Circle Optics is headquartered in Rochester, New York, the epicenter of innovation in optics. Rochester Institute of Technology and University of Rochester both have incredible programs in optics and imaging. We love the synergy among the schools and especially working with talented and dynamic students.
We wish Benjamin Margulies a great semester and look forward to seeing his evolving contribution to optics and imagining.
We have a team built on know-how / synergy / innovation. Benjamin Margulies, University of Rochester Intern, was a great addition to our dynamic team of imaging and optic expertise.
“Ben came to us ready to make a positive impact on, and contribute to, Circle Optics’ engineering efforts. He was able to grasp our opto-mechanical challenges and join in on the use of complex optical alignment equipment and fixturing. This afforded him the ability to make well-thought-through suggestions for improvements. His abilities go beyond the academics, with practical experience and skills such as mechanical aptitude and dexterity. We could leave him alone with confidence in the work he would do. I appreciated Ben’s sincerity as a person and team member. Jokingly, Ben asks, ‘What are you going to do without me?’ Well, we’ll just call him.” – Mechanical Engineer Bob Stanchus.
Diving Deep into Optical Engineering: My Journey with the Hydra II System
When I look back at my time spent diving into the realms of optical engineering, two significant projects emerge from the mosaic of experiences: building the Hydra II channels and embarking on an Entrance Pupil (EP) study of the Hydra II system.
Building Hydra II Channels with a Twist
The journey of constructing the Hydra II channels was one that saw us traversing from Monroe Community College to University of Rochester, and finally finding our way back to NextCorps. This wasn’t just another project for me. It was a voyage, a culmination of my collaboration with Mechanical Engineers Cody Hatch and Bob Stanchus. The significance of our work can’t be emphasized enough, as it played a pivotal role in shaping the Hydra II system.

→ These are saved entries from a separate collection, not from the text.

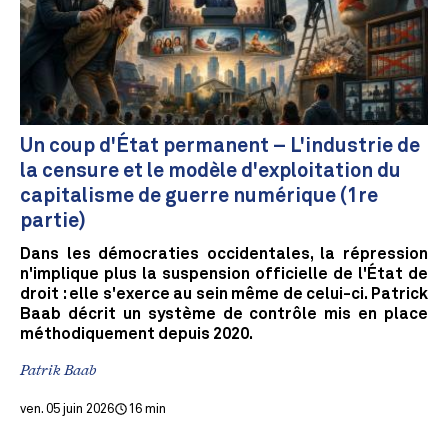
Un coup d'État permanent – L'industrie de
la censure et le modèle d'exploitation du
capitalisme de guerre numérique (1re
partie)
Dans les démocraties occidentales, la répression
n'implique plus la suspension officielle de l'État de
droit : elle s'exerce au sein même de celui-ci. Patrick
Baab décrit un système de contrôle mis en place
méthodiquement depuis 2020.
Patrik Baab
ven. 05 juin 2026
16 min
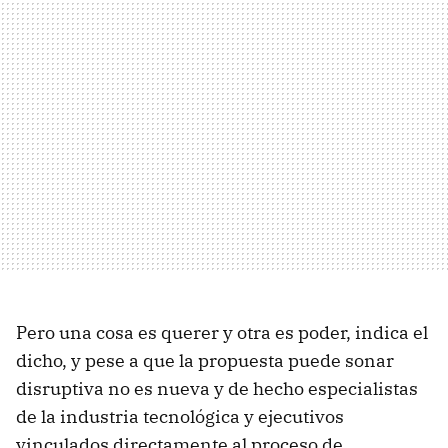
Pero una cosa es querer y otra es poder, indica el
dicho, y pese a que la propuesta puede sonar
disruptiva no es nueva y de hecho especialistas
de la industria tecnológica y ejecutivos
vinculados directamente al proceso de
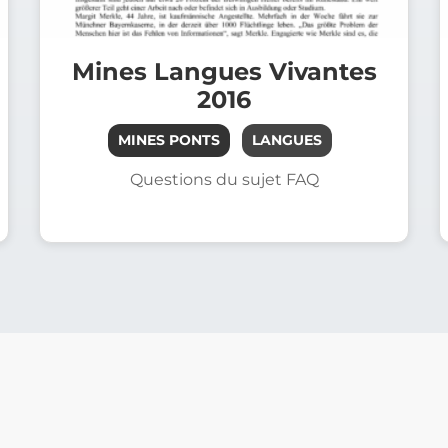
Mines Langues Vivantes
2016
MINES PONTS
LANGUES
Questions du sujet FAQ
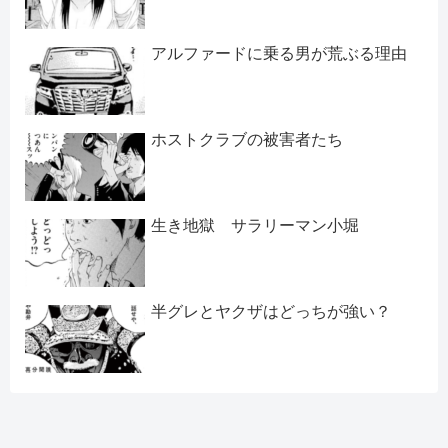
アルファードに乗る男が荒ぶる理由
ホストクラブの被害者たち
生き地獄 サラリーマン小堀
半グレとヤクザはどっちが強い？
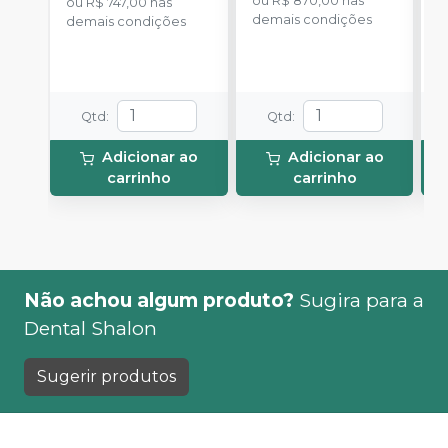
ou
R$ 870,00
nas
ou
R$ 747,00
nas
d
1 engate rápido e
demais condições
demais condições
manual de instruções.
Qtd
:
Qtd
:
Adicionar ao
Adicionar ao
carrinho
carrinho
Não achou algum produto?
Sugira para a
Dental Shalon
Sugerir produtos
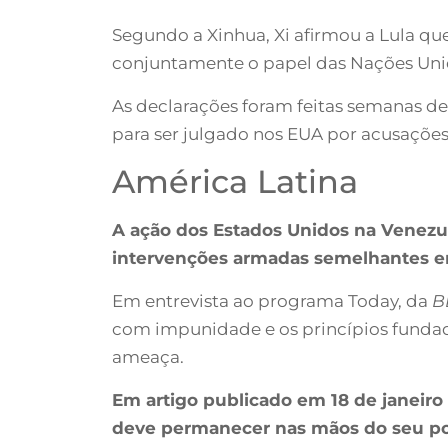
Segundo a Xinhua, Xi afirmou a Lula qu
conjuntamente o papel das Nações Unida
As declarações foram feitas semanas d
para ser julgado nos EUA por acusações 
América Latina
A ação dos Estados Unidos na Venezue
intervenções armadas semelhantes em 
Em entrevista ao programa Today, da
B
com impunidade e os princípios fundad
ameaça.
Em artigo publicado em 18 de janeiro
deve permanecer nas mãos do seu po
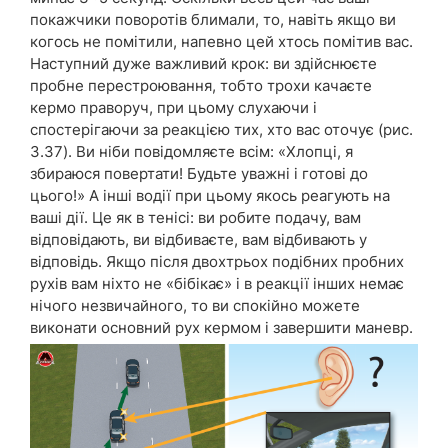
покажчики поворотів блимали, то, навіть якщо ви
когось не помітили, напевно цей хтось помітив вас.
Наступний дуже важливий крок: ви здійснюєте
пробне перестроювання, тобто трохи качаєте
кермо праворуч, при цьому слухаючи і
спостерігаючи за реакцією тих, хто вас оточує (рис.
3.37). Ви ніби повідомляєте всім: «Хлопці, я
збираюся повертати! Будьте уважні і готові до
цього!» А інші водії при цьому якось реагують на
ваші дії. Це як в тенісі: ви робите подачу, вам
відповідають, ви відбиваєте, вам відбивають у
відповідь. Якщо після двохтрьох подібних пробних
рухів вам ніхто не «бібікає» і в реакції інших немає
нічого незвичайного, то ви спокійно можете
виконати основний рух кермом і завершити маневр.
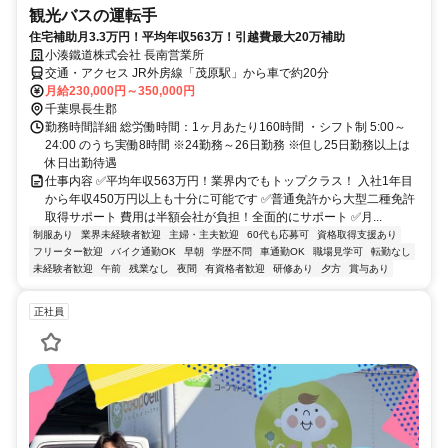
観光バスの運転手
住宅補助月3.3万円！平均年収563万！引越費最大20万補助
小湊鐵道株式会社 長南営業所
交通・アクセス JR外房線「茂原駅」から車で約20分
月給230,000円～350,000円
千葉県長生郡
勤務時間詳細 総労働時間：1ヶ月あたり160時間 ・シフト制 5:00～
24:00 のうち実働8時間 ※24勤務～26日勤務 ※但し25日勤務以上は
休日出勤待遇
仕事内容 ✅平均年収563万円！業界内でもトップクラス！ 入社1年目
から年収450万円以上も十分に可能です ✅普通免許から大型二種免許
取得サポート 費用は半額会社が負担！全面的にサポート ✅月...
制服あり
業界未経験者歓迎
主婦・主夫歓迎
60代も応募可
資格取得支援あり
フリーター歓迎
バイク通勤OK
早朝
学歴不問
車通勤OK
職場見学可
転勤なし
未経験者歓迎
午前
残業なし
夜間
有資格者歓迎
研修あり
夕方
賞与あり
正社員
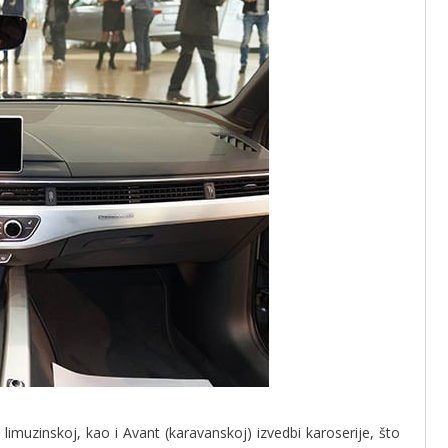
imuzinskoj, kao i Avant (karavanskoj) izvedbi karoserije, što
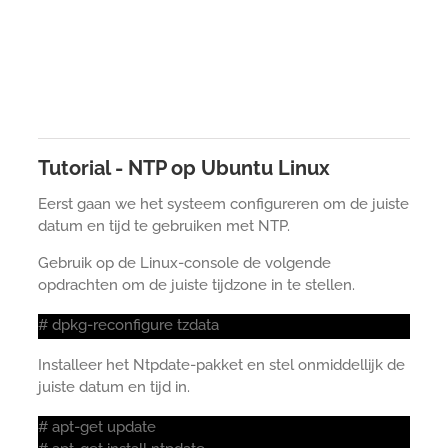
Tutorial - NTP op Ubuntu Linux
Eerst gaan we het systeem configureren om de juiste
datum en tijd te gebruiken met NTP.
Gebruik op de Linux-console de volgende
opdrachten om de juiste tijdzone in te stellen.
# dpkg-reconfigure tzdata
Installeer het Ntpdate-pakket en stel onmiddellijk de
juiste datum en tijd in.
# apt-get update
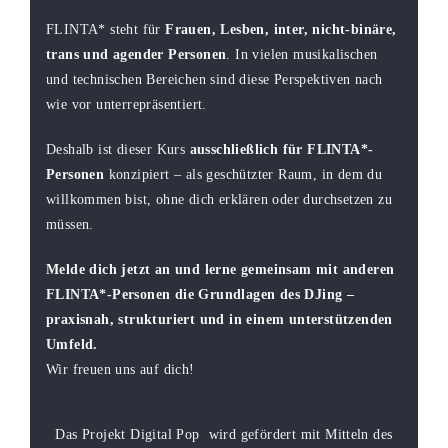
FLINTA* steht für
Frauen, Lesben, inter, nicht-binäre,
trans und agender Personen
. In vielen musikalischen
und technischen Bereichen sind diese Perspektiven nach
wie vor unterrepräsentiert.
Deshalb ist dieser Kurs
ausschließlich für FLINTA*-
Personen
konzipiert – als geschützter Raum, in dem du
willkommen bist, ohne dich erklären oder durchsetzen zu
müssen.
Melde dich jetzt an und lerne gemeinsam mit anderen
FLINTA*-Personen die Grundlagen des DJing –
praxisnah, strukturiert und in einem unterstützenden
Umfeld.
Wir freuen uns auf dich!
Das Projekt Digital Pop
wird gefördert mit Mitteln des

Oh, and did I mention the fun side of it? Not many can claim to have a college memory of getting paid in beer for building cameras, but thanks to Circle Optics Founder & CEO Zak Niazi.
Entrance Pupil Study: A Blend of Theory and Practice
The EP study was another cornerstone of my exploration into optical systems. Split between intricate computer modeling and practical lab experiments, this endeavor opened my eyes to the magic of geometrical optics. Through this study, I was able to validate crucial properties of the low parallax solution.
Circle Optics: A Learning Curve
While my academic pursuits have been enriching, it was during my time with the team at Circle Optics that I got a holistic view of the industry. Here, I learned about the revolutionary solutions Circle Optics is introducing to the optical market. From understanding the intricacies of building the Hydra II channels to diving deep into the unique properties of the entrance pupil and parallax, every moment spent here added a layer to my foundation in optical engineering.
My Academic Aspirations
Currently, I’m immersing myself in the world of Optical Engineering at the University of Rochester. My eyes are set on achieving a Bachelor’s degree, followed by a Master’s. As I navigate through these academic waters, my overarching goal remains to be at the forefront of optical technologies, shaping the innovations that redefine our relationship with imaging.